INPUT START

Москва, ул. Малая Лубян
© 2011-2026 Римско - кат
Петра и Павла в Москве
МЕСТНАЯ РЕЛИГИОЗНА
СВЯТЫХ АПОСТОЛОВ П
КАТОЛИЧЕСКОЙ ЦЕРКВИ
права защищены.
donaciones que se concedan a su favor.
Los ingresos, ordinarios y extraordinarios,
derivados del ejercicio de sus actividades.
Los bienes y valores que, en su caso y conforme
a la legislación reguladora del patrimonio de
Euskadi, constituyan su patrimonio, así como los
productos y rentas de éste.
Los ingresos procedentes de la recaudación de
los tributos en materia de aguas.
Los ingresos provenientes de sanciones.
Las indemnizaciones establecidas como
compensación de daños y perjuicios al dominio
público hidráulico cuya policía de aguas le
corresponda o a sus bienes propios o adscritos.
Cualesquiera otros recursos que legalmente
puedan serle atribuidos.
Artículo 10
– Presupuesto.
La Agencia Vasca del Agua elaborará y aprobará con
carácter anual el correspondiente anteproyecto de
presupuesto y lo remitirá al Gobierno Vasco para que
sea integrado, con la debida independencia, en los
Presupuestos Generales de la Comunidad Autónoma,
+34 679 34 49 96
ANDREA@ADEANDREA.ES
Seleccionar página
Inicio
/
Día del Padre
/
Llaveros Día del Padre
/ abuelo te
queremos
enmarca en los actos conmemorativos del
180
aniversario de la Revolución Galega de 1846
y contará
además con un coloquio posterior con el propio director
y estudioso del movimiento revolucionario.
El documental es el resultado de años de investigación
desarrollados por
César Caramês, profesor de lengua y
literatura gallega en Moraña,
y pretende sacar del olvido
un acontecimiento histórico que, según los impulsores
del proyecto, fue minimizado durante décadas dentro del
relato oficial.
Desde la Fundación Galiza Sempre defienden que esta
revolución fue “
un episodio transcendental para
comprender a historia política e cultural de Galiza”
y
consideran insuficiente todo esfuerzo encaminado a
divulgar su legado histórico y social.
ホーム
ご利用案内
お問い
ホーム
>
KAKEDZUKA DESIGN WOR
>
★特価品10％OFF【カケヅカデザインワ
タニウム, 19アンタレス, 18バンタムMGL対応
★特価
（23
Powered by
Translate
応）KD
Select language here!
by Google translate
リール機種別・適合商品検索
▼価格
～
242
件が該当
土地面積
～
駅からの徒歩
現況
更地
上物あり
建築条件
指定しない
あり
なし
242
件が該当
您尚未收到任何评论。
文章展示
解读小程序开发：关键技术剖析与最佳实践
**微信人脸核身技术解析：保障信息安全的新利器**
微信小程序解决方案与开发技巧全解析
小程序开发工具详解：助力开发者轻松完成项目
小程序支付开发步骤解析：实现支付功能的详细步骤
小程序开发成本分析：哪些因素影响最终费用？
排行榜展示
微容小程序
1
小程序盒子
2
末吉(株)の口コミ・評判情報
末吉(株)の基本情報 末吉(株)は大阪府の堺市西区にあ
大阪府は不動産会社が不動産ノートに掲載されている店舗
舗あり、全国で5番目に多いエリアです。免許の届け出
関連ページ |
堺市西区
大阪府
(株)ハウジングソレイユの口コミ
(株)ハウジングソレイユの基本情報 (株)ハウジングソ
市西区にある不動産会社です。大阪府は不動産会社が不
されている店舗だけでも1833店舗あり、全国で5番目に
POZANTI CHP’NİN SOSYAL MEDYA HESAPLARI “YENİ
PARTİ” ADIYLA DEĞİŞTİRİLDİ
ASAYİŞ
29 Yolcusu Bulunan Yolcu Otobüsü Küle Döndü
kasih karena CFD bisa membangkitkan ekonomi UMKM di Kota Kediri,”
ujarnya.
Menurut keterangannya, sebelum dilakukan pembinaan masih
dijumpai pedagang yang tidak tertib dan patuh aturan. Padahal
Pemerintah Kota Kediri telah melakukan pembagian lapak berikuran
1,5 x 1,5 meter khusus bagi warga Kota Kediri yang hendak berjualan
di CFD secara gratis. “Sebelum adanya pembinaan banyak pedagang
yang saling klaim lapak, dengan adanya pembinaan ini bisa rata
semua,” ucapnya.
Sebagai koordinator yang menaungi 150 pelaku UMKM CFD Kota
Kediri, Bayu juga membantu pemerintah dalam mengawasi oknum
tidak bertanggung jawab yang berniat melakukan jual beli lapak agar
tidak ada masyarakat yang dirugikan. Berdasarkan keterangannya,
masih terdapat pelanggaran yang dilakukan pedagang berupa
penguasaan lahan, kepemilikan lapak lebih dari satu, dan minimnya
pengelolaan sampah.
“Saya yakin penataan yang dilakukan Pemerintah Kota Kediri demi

INPUT END

**YOUR TASK**
Using the data above, reproduce exactly the lines between those holding "donaciones que se concedan a su favor." and "Euskadi, constituyan su", inclusive, and no others.

**SOLUTION BELOW**
donaciones que se concedan a su favor.
Los ingresos, ordinarios y extraordinarios,
derivados del ejercicio de sus actividades.
Los bienes y valores que, en su caso y conforme
a la legislación reguladora del patrimonio de
Euskadi, constituyan su patrimonio, así como los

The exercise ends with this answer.